#### REQUIREMENT A
From the piece on the low carb flour mix, transcribe the part that opens with the words containing "When I first" and closes with "or oat fiber.".

#### EXTRACT TO READ
● ● ● ●
Very Low Carb Flour Mix

 

When I first began low carb baking seriously three years ago, I had way more failures than I did successes. No one flour seemed to make anything edible—especially for my sons and husband.

 

Almond flour was too heavy. I didn’t understand how much liquid/how many eggs to use with coconut flour—plus the texture was just off when I followed recipes using solely coconut flour. Don’t even get me started on the recipes I tried using straight flax or oat fiber.

 

Then I started reading about low carbers who were having success at combining non-grain flours. Caroline, from All Day I Dream About Food, and other healthy recipe bloggers used two thirds to three fourths almond flour and the remainder of coconut flour quite often in recipes.

Other low carbers had various combinations—and some were even in mix form (that you mix up and use cup-for-cup in place of regular flour). This appealed to me because I have been a “make a mix” cook for many years (starting twenty-five years ago this summer with the book Make a Mix Cookery).

 

Thus, I began a quest to combine low carb flours into a baking mix that my family would eat—and that didn’t taste so “off.” (I also began making various low carb mixes—cake mix, brownie mix, “Bisquick,” bbq base, cream cheese dessert base, and so on.

 

I have probably tried over twenty different variations in the past three years or so. I had tried putting in some “gluten free” flours (that bake more like white wheat flour) and oat flour—both in an effort to dilute the low carb-not-real-flours. The results were better tasting, but the carb count was a little high.

 

I then came to the conclusion that I needed a basic flour combination that I could live with—and then mix it with oat flour, sprouted wheat flour, and/or gluten free blends to get a more normal taste when I am baking for my kids.

 

I have since developed a Sprouted Flour Mix recipe that I use in yeast baking (yes, with low carb rolls and breads at five to eight net carbs each!!!)—and that I combine with this mix to get that more “normal” taste for times that I want healthy and fairly low carb but I want someone besides me to eat it! 🙂

 

(See my article, “The Power of Dilution,” here.)

 

I know that I will get asked if you can sub this or that—and you can. The combination is up to you and is dependent upon your budget, the availability of products, your family’s taste, and even your carb “budget.” I have put the approximate carb count of the products that I use in this mixture in parentheses.

 

I will say, though, that if you can bite the bullet and buy the products and make it one time, you will have the products for refills of the mix over and over since it uses small amounts of various things and since it is a bulk mix (makes a lot). (Then I recommend buying the products one at a time each month or however often you order or go to stores carrying the products, so that it will not feel overwhelming to continue making the mix cost-wise.)
● ● ● ●
#### PROVIDED RECORDS
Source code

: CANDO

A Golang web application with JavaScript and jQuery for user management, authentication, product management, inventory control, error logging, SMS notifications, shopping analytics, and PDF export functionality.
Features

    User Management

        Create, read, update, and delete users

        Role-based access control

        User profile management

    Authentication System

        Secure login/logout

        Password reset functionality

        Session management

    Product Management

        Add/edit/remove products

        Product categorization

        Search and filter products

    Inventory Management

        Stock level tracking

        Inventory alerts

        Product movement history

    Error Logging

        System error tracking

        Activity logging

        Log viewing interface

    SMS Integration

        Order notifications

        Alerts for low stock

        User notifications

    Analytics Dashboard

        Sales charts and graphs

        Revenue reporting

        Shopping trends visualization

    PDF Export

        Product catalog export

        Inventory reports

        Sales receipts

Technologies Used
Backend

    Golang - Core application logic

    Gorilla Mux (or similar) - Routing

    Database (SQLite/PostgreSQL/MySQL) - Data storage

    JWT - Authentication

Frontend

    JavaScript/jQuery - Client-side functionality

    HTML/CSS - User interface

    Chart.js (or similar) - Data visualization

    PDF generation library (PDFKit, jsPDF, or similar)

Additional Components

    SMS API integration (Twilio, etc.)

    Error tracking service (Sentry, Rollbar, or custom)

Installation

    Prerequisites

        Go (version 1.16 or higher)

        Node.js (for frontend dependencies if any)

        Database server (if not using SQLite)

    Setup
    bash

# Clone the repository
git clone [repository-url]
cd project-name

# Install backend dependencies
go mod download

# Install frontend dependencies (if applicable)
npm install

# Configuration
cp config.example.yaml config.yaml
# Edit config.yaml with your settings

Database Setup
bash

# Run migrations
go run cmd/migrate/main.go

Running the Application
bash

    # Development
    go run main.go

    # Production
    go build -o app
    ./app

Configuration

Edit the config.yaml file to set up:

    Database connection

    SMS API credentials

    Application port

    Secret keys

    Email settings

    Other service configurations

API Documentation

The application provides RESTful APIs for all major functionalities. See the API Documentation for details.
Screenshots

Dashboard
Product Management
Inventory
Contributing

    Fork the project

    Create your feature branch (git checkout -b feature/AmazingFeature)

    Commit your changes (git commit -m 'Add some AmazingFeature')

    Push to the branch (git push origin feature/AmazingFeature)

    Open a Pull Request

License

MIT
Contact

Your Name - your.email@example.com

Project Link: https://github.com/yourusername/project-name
● ● ● ●
#### REQUIREMENT B
Reproduce only the part of the rows that opens with the line containing "# Install backend dependencies" and closes with the line containing "Edit the config.yaml", substituting "packages" for "dependencies" and leaving everything else unchanged.

#### EXERCISE RESPONSE A
When I first began low carb baking seriously three years ago, I had way more failures than I did successes. No one flour seemed to make anything edible—especially for my sons and husband.

 

Almond flour was too heavy. I didn’t understand how much liquid/how many eggs to use with coconut flour—plus the texture was just off when I followed recipes using solely coconut flour. Don’t even get me started on the recipes I tried using straight flax or oat fiber.

#### EXERCISE RESPONSE B
# Install backend packages
go mod download

# Install frontend packages (if applicable)
npm install

# Configuration
cp config.example.yaml config.yaml
# Edit config.yaml with your settings

Database Setup
bash

# Run migrations
go run cmd/migrate/main.go

Running the Application
bash

    # Development
    go run main.go

    # Production
    go build -o app
    ./app

Configuration

Edit the config.yaml file to set up:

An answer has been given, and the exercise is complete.